Et voila! Carve up the bird to the best of your ability, throw a potato on everyone’s plate and pass the gravy. To me vegetables are optional, but you could always make a salad or warm up some frozen peas or boil a couple of carrots. Cranberry sauce also jazzes up the plate, and people love the stuff from the can. They really do.

I like to follow this with pie or brownie a la mode for company. If it’s just me, I skip all steps above and go straight to the brownie, but of course that’s not your problem.

About WSW

Writer, wife, mother. Toiler in the bottomless, black, soul-sucking coal mine of domestic life.

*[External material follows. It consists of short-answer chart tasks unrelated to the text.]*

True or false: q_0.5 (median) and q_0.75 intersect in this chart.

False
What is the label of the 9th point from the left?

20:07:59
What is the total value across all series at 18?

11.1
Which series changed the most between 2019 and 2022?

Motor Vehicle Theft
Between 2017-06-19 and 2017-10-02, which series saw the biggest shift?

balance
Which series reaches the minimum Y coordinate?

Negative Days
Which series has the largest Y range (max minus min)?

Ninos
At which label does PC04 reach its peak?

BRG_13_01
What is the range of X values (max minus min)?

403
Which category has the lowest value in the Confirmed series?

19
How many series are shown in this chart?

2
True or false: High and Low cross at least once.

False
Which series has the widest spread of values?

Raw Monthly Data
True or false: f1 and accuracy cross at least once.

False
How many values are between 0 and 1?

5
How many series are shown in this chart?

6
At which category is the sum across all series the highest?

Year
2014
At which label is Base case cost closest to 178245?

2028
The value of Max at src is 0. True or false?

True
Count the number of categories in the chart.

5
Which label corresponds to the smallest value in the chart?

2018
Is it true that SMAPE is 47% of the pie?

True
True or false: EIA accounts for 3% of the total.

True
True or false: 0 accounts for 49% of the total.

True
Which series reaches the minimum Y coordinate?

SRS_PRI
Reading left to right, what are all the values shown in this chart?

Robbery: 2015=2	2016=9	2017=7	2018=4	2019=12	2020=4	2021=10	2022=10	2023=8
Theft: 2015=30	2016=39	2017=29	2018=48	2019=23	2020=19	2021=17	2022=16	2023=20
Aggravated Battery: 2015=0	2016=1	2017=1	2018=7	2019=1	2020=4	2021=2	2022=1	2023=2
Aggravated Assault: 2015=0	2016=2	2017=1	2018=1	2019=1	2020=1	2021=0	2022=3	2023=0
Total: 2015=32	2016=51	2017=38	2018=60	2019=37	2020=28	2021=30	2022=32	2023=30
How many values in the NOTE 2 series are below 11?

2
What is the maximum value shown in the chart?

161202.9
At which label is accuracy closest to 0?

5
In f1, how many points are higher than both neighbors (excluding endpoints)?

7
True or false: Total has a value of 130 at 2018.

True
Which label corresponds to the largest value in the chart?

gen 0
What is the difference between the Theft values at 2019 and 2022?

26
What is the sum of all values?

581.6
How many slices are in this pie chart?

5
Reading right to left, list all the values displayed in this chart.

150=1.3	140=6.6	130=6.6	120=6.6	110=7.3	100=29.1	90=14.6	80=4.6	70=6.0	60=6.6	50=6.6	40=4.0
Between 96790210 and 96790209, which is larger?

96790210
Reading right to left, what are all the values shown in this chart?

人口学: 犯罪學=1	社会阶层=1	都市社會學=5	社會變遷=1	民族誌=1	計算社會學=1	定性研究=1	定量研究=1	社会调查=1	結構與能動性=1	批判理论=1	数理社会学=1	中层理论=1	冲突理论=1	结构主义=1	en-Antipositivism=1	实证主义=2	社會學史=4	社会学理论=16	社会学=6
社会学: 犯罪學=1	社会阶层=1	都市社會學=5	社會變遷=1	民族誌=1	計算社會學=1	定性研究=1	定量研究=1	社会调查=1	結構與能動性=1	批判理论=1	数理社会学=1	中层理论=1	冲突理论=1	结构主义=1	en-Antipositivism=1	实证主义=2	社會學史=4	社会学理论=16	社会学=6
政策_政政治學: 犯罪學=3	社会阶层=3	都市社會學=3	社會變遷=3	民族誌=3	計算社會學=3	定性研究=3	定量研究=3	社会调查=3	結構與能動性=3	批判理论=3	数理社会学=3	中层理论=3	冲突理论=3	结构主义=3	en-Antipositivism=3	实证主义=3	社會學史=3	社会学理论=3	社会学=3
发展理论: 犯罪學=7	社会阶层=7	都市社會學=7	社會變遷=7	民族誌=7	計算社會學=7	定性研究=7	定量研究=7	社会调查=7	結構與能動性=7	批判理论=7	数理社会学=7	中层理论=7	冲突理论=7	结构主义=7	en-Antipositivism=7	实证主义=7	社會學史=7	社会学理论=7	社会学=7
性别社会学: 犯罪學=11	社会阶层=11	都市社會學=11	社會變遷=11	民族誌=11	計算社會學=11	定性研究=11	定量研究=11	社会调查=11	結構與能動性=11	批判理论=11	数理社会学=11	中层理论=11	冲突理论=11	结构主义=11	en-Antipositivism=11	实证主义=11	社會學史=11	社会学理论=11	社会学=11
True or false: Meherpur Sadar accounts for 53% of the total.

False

Thank God for the portable bar.

Posted on September 19, 2011, in Chicken, Dinner and tagged , , . Bookmark the permalink. 5 Comments.

  1. The_First_Robin

    Hey, we tried the chicken and it was GREAT! I was dubious about the onions, but they were delicious. However, I did not progress to gravy. Too hungry to wait. Thanks!

    • Thrilled to hear it! Hope you saved the drippings. It may seem a tad de trop, but if you don’t use the chicken drippings for gravy, you can freeze them in a ziploc or a disused plastic takeout container for later use in gravy or soup. Waste not, want not!

  2. Finally tried this. And on a work night! Came out great. It is officially a dummy-proof recipe. Thanks KS!